- _ACTION ITEM_: In two sentences, summarize the text below about Slessor Glacier.

An airborne radio-echo sounding (RES) campaign carried out in the upper reaches of the Slessor Glacier complex, in Coats Land, East Antarctica, has revealed that tributaries of enhanced flow lie within well-defined basal troughs, and are separated from each other by bed highs. As a consequence of these confining troughs, the large-scale location of these tributaries appears to be relatively stable. A numerical-modelling study indicates, however, that the contribution of basal motion to tributary flow can vary between tributaries, i.e. flow in the central and most southerly of the tributaries of Slessor Glacier can virtually all be explained by ice deformation (with basal motion, within the range of uncertainties, playing a very minor role), while flow in the northernmost tributary, under a similar glaciological setting, is largely due to basal motion (Rippin and others, 2003a).

We propose that variations in roughness may be responsible for this difference, because of the fundamental importance of the degree of coupling between ice and bed in controlling the amount of basal motion. This coupling is controlled by bed roughness and subglacial water pressure; however, bed roughness is often completely ignored, usually because of difficulties in measuring this quantity (Bennett, 2003; Taylor and others, 2004). In this paper, we investigate bed roughness as a potential control on basal motion over the Slessor Glacier region.

- _RAW DATA_:
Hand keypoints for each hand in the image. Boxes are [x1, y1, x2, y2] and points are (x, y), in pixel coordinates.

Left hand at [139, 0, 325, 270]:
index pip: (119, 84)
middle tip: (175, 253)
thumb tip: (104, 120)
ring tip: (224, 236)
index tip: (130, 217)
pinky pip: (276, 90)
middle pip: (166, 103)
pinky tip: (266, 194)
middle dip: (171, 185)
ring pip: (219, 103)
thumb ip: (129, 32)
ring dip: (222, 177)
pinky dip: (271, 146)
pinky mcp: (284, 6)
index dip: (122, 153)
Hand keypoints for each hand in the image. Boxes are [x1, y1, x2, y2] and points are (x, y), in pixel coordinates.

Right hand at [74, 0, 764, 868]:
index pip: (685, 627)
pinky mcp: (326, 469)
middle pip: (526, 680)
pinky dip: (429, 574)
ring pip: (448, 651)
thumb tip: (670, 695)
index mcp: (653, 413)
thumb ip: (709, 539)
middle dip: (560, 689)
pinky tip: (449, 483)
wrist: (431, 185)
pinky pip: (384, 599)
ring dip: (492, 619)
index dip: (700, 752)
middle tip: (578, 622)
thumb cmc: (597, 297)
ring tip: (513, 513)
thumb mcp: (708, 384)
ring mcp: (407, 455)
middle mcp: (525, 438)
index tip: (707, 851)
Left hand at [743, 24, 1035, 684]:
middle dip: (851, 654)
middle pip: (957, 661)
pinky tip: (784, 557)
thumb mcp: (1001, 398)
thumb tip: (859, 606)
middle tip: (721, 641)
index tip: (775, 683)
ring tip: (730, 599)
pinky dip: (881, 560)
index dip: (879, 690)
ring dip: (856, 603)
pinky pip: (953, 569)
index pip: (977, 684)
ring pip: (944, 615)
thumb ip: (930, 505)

- _RESULT OF THIS EXERCISE_: A radio-echo sounding campaign over the upper Slessor Glacier complex in Coats Land, East Antarctica, found that its tributaries of enhanced flow sit in well-defined basal troughs separated by bed highs, and modeling indicates that basal motion contributes very little to flow in the central and southernmost tributaries but largely drives flow in the northernmost one. The authors propose that variations in bed roughness, which together with subglacial water pressure controls how strongly ice is coupled to its bed but is often ignored because it is hard to measure, may explain this difference, and they investigate roughness as a potential control on basal motion in the region.